姊姊问:“箭毒木真的有这么厉害吗?”
他点点头:“箭毒木是世上最毒的毒树,树干分秘白色液体,弄到眼睛里,立即就瞎;如果涂抹在箭头上,射中猎物,定死无疑!”
秦妹有话一吐为快:“我见过箭毒木是在昆仑山;那时并非知道是一棵毒树;突然见一猎人,被一头叫声像婴儿怪兽追捕,被逼无奈,上了见血封喉树;此怪兽会飞,身大,翅膀大,还有九个脑瓜,无法钻进大树枝吃猎人;情急之下,猎人用箭头戳伤树皮,沾上了白色的树液,一箭射在怪兽的翅膀上,才一会,怪兽重重摔在地下,浑身颤抖,再没爬起来……”
“死了吗?”
“死了,翅膀扇几下,收回来,耷拉着,就不会动了!”
纯艳艳并不这么认为:“如果分身大龙死了,肯定会变成人;可是,现在还是分身大龙;说明什么?”

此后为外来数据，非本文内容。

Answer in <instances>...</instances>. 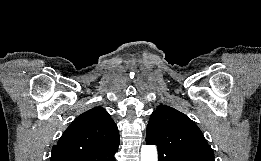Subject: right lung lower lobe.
Wrapping results in <instances>:
<instances>
[{
  "instance_id": "right-lung-lower-lobe-1",
  "label": "right lung lower lobe",
  "mask_w": 261,
  "mask_h": 161,
  "mask_svg": "<svg viewBox=\"0 0 261 161\" xmlns=\"http://www.w3.org/2000/svg\"><path fill=\"white\" fill-rule=\"evenodd\" d=\"M118 147L110 149L98 154L80 156L71 161H115L114 154L117 152Z\"/></svg>"
}]
</instances>
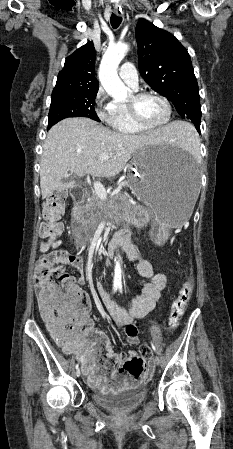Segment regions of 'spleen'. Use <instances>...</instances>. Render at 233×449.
Wrapping results in <instances>:
<instances>
[{"label": "spleen", "instance_id": "obj_1", "mask_svg": "<svg viewBox=\"0 0 233 449\" xmlns=\"http://www.w3.org/2000/svg\"><path fill=\"white\" fill-rule=\"evenodd\" d=\"M184 133L178 134L176 144L185 150H195L199 145L197 134L194 132L190 124L185 123Z\"/></svg>", "mask_w": 233, "mask_h": 449}]
</instances>
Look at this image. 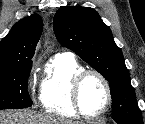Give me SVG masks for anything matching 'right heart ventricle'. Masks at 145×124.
I'll use <instances>...</instances> for the list:
<instances>
[{
    "label": "right heart ventricle",
    "mask_w": 145,
    "mask_h": 124,
    "mask_svg": "<svg viewBox=\"0 0 145 124\" xmlns=\"http://www.w3.org/2000/svg\"><path fill=\"white\" fill-rule=\"evenodd\" d=\"M82 70L83 66L73 56L61 54L51 59L39 90V102L46 112L63 118L79 117L71 89L74 77Z\"/></svg>",
    "instance_id": "1"
}]
</instances>
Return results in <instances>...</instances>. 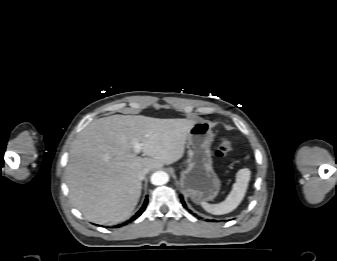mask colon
<instances>
[{
  "instance_id": "obj_1",
  "label": "colon",
  "mask_w": 337,
  "mask_h": 261,
  "mask_svg": "<svg viewBox=\"0 0 337 261\" xmlns=\"http://www.w3.org/2000/svg\"><path fill=\"white\" fill-rule=\"evenodd\" d=\"M233 152V144L229 139H223L216 150V156L219 158L228 157Z\"/></svg>"
}]
</instances>
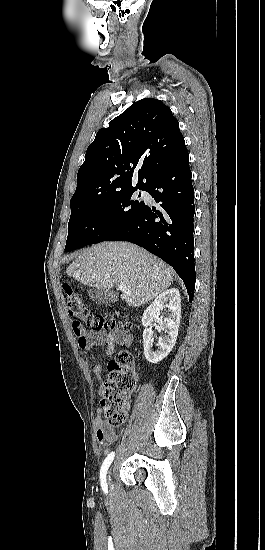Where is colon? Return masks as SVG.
Wrapping results in <instances>:
<instances>
[{
  "instance_id": "colon-1",
  "label": "colon",
  "mask_w": 265,
  "mask_h": 550,
  "mask_svg": "<svg viewBox=\"0 0 265 550\" xmlns=\"http://www.w3.org/2000/svg\"><path fill=\"white\" fill-rule=\"evenodd\" d=\"M63 289L67 297V308L76 325L85 323L93 330H126L128 325L106 319L100 314L89 311L83 298L69 284ZM109 375L103 388L101 407L104 423L108 428L122 426L128 416L129 396L137 385L134 358L131 352L120 351L108 364Z\"/></svg>"
}]
</instances>
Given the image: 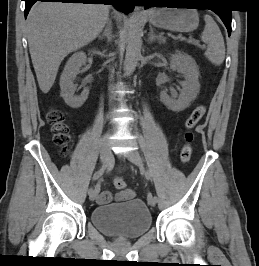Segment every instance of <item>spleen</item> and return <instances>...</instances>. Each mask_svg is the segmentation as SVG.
I'll return each mask as SVG.
<instances>
[{
    "instance_id": "3e777b00",
    "label": "spleen",
    "mask_w": 259,
    "mask_h": 266,
    "mask_svg": "<svg viewBox=\"0 0 259 266\" xmlns=\"http://www.w3.org/2000/svg\"><path fill=\"white\" fill-rule=\"evenodd\" d=\"M205 27L201 40L207 44L205 57L214 65L220 66L225 59V44L221 31L210 15L204 16Z\"/></svg>"
}]
</instances>
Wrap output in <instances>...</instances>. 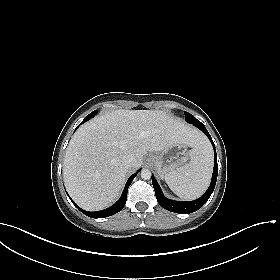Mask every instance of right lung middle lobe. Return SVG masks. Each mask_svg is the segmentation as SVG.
Masks as SVG:
<instances>
[{
    "mask_svg": "<svg viewBox=\"0 0 280 280\" xmlns=\"http://www.w3.org/2000/svg\"><path fill=\"white\" fill-rule=\"evenodd\" d=\"M97 113V111H93L92 113H90L88 116L90 117V118H92V117H94L95 116V114Z\"/></svg>",
    "mask_w": 280,
    "mask_h": 280,
    "instance_id": "1",
    "label": "right lung middle lobe"
}]
</instances>
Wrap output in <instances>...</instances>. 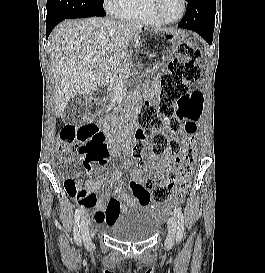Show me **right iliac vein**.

“或许剑上的毒不是见血封喉!要么,大龙为何不变回原形呢?”
这个问题让所有的人陷入沉思;良人摇晃着身体——回收波纹出来了,围着分身大龙转来转去,猛力一弹,波纹消失;分身大龙纹丝不动。良人不甘心,又死劲摇晃身体,出来更多的回收波纹,被分身大龙吸收,依然没有动静……
“怎么回事?”石女问。
“这些分身龙的时间太久,抵抗回收的力量大于回收力,无法收回。”
石女要高谈阔论:“任何物质都不能分开太久,当它完成独力的个性,身体改变了原来的路径,就不可能回到原来的位置上。”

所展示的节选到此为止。